6 games are action/RPG/open world with selectable protagonist gender and a variety of NPCs (Saints Row, Mass Effect, Skyrim, Borderlands 2, Skylanders). The writers in those games tried to include a reasonable mix of characters; I would say they're all above average writing within their genre. Certainly you can critique them but you can't pretend that no effort was made to be inclusive or that the writers could just trivially produce whatever it is you're looking for in female characters if they chose to.
4 games are based on tired 8/16-bit mascot platformer franchises. Mario, Sonic, Zelda etc have introduced or better characterised some female characters over the years but they still focus on male protagonists. What exactly do you want here? Should this franchises be dropped (not going to happen as they are such guaranteed earners)? Should characters like Princess Peach be reinterpreted / rebooted? Should new strong female characters be introduced and placed on an equal footing (e.g. selectable/playable alongside/instead of the main characters)? Essentially this is easy to do if there is minimal story/characterisation, expensive if you want extensive different cutscenes for different characters. Saying these franchises are relics of a sexist era is easy, saying how to modernise them while retaining profitability is harder (and no saying 'discontinue them' will not achieve anything).
2 Assassin's Creed games; overwhelmingly male characters due to historical setting, there just weren't that many thematically appropriate historical females (or serving in the military, for the mooks) to work with, and also very heavy character/plot integration makes choice of protagonists impossible.

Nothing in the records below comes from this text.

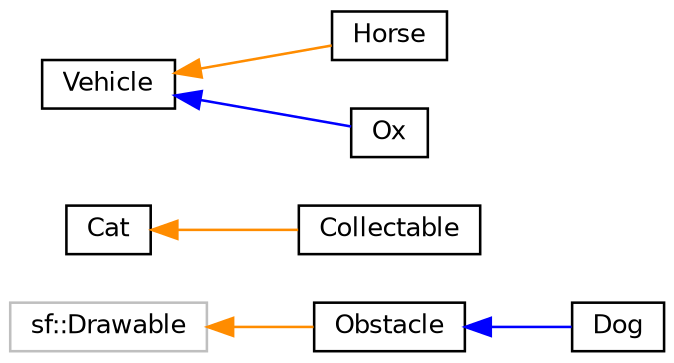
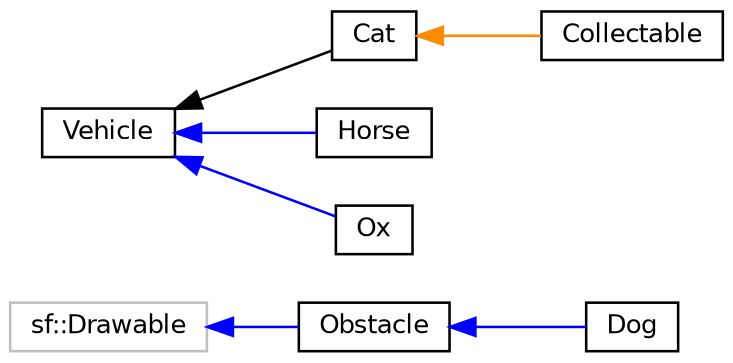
  digraph {
    rankdir=LR
    node [color=black fillcolor=white fontname=Helvetica fontsize=10 shape=record style=filled]
    edge [color=darkorange dir=back fontname=Helvetica fontsize=10 labelfontname=Helvetica labelfontsize=10 style=solid]
    n1 [color=grey75 height=0.2 label="sf::Drawable" width=0.4]
    n2 [height=0.2 label=Obstacle width=0.4]
    n3 [height=0.2 label=Collectable width=0.4]
    n4 [height=0.2 label=Dog width=0.4]
    n5 [height=0.2 label=Vehicle width=0.4]
    n6 [height=0.2 label=Cat width=0.4]
    n7 [height=0.2 label=Horse width=0.4]
    n8 [height=0.2 label=Ox width=0.4]
-   n1 -> n2
+   n1 -> n2 [color=blue]
    n2 -> n4 [color=blue]
-   n5 -> n7
+   n5 -> n6 [color=black]
+   n5 -> n7 [color=blue]
    n5 -> n8 [color=blue]
    n6 -> n3
  }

It isn't obvious how the writers could have done better here.
Final Fantasy XIII-2 : haven't played it, but female protagonist and AFAIK reasonable character diversity, series has certainly improved in that respect
Dead Island : good race/gender diversity in four playable characters, haven't played it but didn't see anything blatantly sexist in story or game design
So from 50 games there seem to be 4 that have a 'generic white male protagonist only' with no excusing factors;
Max Payne 3, Far Cry 3, Resident Evil 6 (expect for the Ada segment), Dishonored
Those are all shooters, three of four are continuations of long-running series. Resident Evil definitely could have better character balance as it has multiple protagonists anyway. Max Payne and Far Cry 3's protagonists and plot arcs are so stereotypically male that it's not obvious (to me) how to write those plots with a female protagonist; you can either say these games should not be made (but people want them?) or you can explain how to write such a plot.
That leaves Dishonored, which has the flexibility of a fantasy world and stealth-focused gameplay that doesn't immediately call for a supersoldier bodybuilder. However it does have deep enough character relationships (well, one) that you couldn't trivially make the gender of the protagonist arbitrary as in the Fallout. So even here, how do the writers convince their publisher to spring for enough extra voice-actor / cutscene dev cash to give more protagonist options, or risk the game's profitability on a female-only protagonist (something Hollywood execs greenlighting generic action movies won't do either)? It is far from obvious.
Idiot forum trolls are just distractions from the actual issues, and raging about them isn't productive (although by all means they should be banned where possible). Most game writers are not in fact hidebound idiots with a sexism switch in their heads that can be flipped to the off position by a sufficiently heartfelt and/or snarky video. Like the rest of the entertainment industry the output of the games industry is the product of a lot of complex market, cultural, technological and even personal constraints that, for the most part, do need real innovation to overcome.